トークン・スコープ・OAuth
トークンの分類、最小スコープの原則、そしてこのサイトが OAuth リダイレクトフローを採らない理由
トークンの分類
| トークン | プレフィックス | 表すもの | 主な用途 |
|---|---|---|---|
| bot トークン | xoxb- | アプリ自身の bot ユーザー | ほぼすべての用途。特定のメンバーに紐づかない安定したアイデンティティ |
| user トークン | xoxp- | ワークスペースの特定メンバー | その人が実行したものとして見せる必要がある操作 |
| app-level トークン | xapp- | インストール先のワークスペース横断でのアプリ自身 | Socket Mode(connections:write)などアプリ全体にまたがる操作 |
| workflow トークン | xwfp- | Workflow Builder の 1 ステップ(ごく短時間) | そのステップ内でのデータ読み取り専用。発行から 15 分後、またはステップ終了時のいずれか早いほうで失効する |
分類は Tokens に準拠している。

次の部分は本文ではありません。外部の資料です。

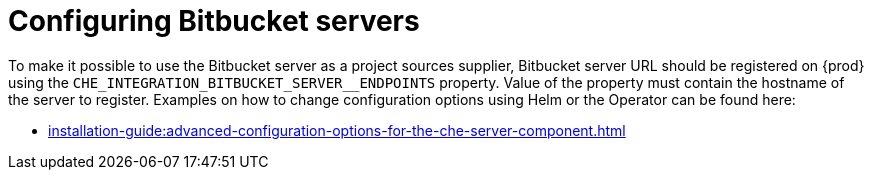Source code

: // configuring-bitbucket-servers

[id="configuring_bitbucket_servers_{context}"]
= Configuring Bitbucket servers


To make it possible to use the Bitbucket server as a project sources supplier, 
Bitbucket server URL should be registered on {prod} using the `CHE_INTEGRATION_BITBUCKET_SERVER__ENDPOINTS` property.
Value of the property must contain the hostname of the server to register.
Examples on how to change configuration options using Helm or the Operator can be found here:

* xref:installation-guide:advanced-configuration-options-for-the-che-server-component.adoc[]

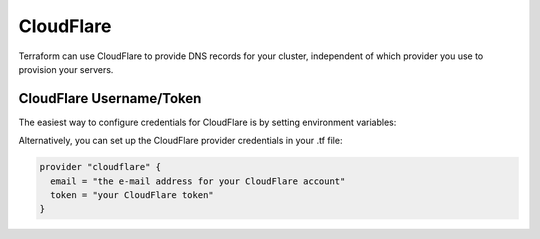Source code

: CloudFlare
==========

.. versionadded:: 0.5

Terraform can use CloudFlare to provide DNS records for your cluster,
independent of which provider you use to provision your servers.

CloudFlare Username/Token
^^^^^^^^^^^^^^^^^^^^^^^^^

The easiest way to configure credentials for CloudFlare is by setting
environment variables:

.. envvar:: CLOUDFLARE_EMAIL

   Your e-mail address for the CloudFlare account

.. envvar:: CLOUDFLARE_TOKEN

   The CloudFlare token (found in the CloudFlare admin panel)

Alternatively, you can set up the CloudFlare provider credentials in your .tf
file:

.. code-block:: shell

  provider "cloudflare" {
    email = "the e-mail address for your CloudFlare account"
    token = "your CloudFlare token"
  }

このサイトのパターンは既定で bot トークンを使う。4 つのうち、個人にもワークフローの実行にも Socket Mode にも縛られないのはこれだけだからだ。
workflow トークンと Lists API
xwfp トークンは、ワークフローの起動者からは見えるが bot ユーザーが参加していないチャンネルに対して「借り物の可視性」を持ち込む。Workflow Builder の内側では便利な性質だが、workflow トークンで slackLists.access.set を呼ぶと list_not_found が返り、同じ呼び出しが bot トークンなら通るというコミュニティ報告が少なくとも 1 件ある(slackapi/deno-slack-sdk#472)。これは Slack がドキュメント化した挙動ではなく現場からの報告にすぎないが、リストへの書き込みは workflow トークンではなく bot トークンに寄せておく理由としては十分だ。リスト固有のアクセスモデルについては Lists: アクセスとスコープを参照。
最小スコープ
bot スコープは、実際に機能が使うものだけを要求する。最初から全部盛りにせず、必要になった時点で足していけばよい。スコープは再インストール時に加算される(後述)ので後から増やすコストはなく、逆に使っていないスコープは、ワークスペース管理者がインストール済みアプリを監査したときに説明を求められる権限として残り続ける(Installing with OAuth)。
OAuth リダイレクトなしでインストールする
Slack の OAuth v2 フローは、任意のワークスペースがあなたのアプリをインストールできるようにするための仕組みだ。ユーザーが Slack にリダイレクトされ、要求されたスコープを承認すると、Slack は一時コードを添えて自前サーバーの URL へ返し、サーバーがそのコードをトークンと交換する。しかし、自分のために作ったワークスペース 1 つでしか動かさないアプリには、この一連の手続きはどれも当てはまらない。アプリ自身の OAuth & Permissions ページで Install to Workspace をクリックすること、それ自体がインストールである。Slack はその場でトークンを発行して同じページに表示するので、リダイレクト URL もコード交換もサーバー側のコールバック実装も一切要らない(App distribution)。
OAuth が必要になるとき
リダイレクトフローが効いてくるのは、アプリが自分のワークスペースの外へ出ていく段階だ。public distribution(共有リンクから任意のワークスペースがインストールできる)と org-wide internal distribution(Enterprise Grid 組織内の全ワークスペースにインストールできる)は、どちらもリダイレクトエンドポイントの実装を要求する。自分が動いていないワークスペースのトークンをサーバーへ渡す手段が、Slack にはほかにないからだ。複数ワークスペースへの配布は今回のリリースの対象外で、ここに書いてあることはすべて、既知のワークスペース 1 つを前提としている。
スコープ変更後の再インストール
スコープは加算方式である。新しいスコープを要求してワークスペースにインストールをやり直すと、既存の許可を置き換えるのではなく、そこに追加される。逆に、より小さいマニフェストで入れ直す以外に、トークンのスコープを削る方法はない(Installing with OAuth)。実際の手順としては、マニフェストか OAuth & Permissions のスコープ一覧を編集し、Reinstall to Workspace をクリックする。再インストールでは新しい bot トークンが発行され、古いトークンは動かなくなるので、Worker に保存しているシークレットの更新も同じ変更のなかで済ませておく(Worker Backend: シークレットと設定)。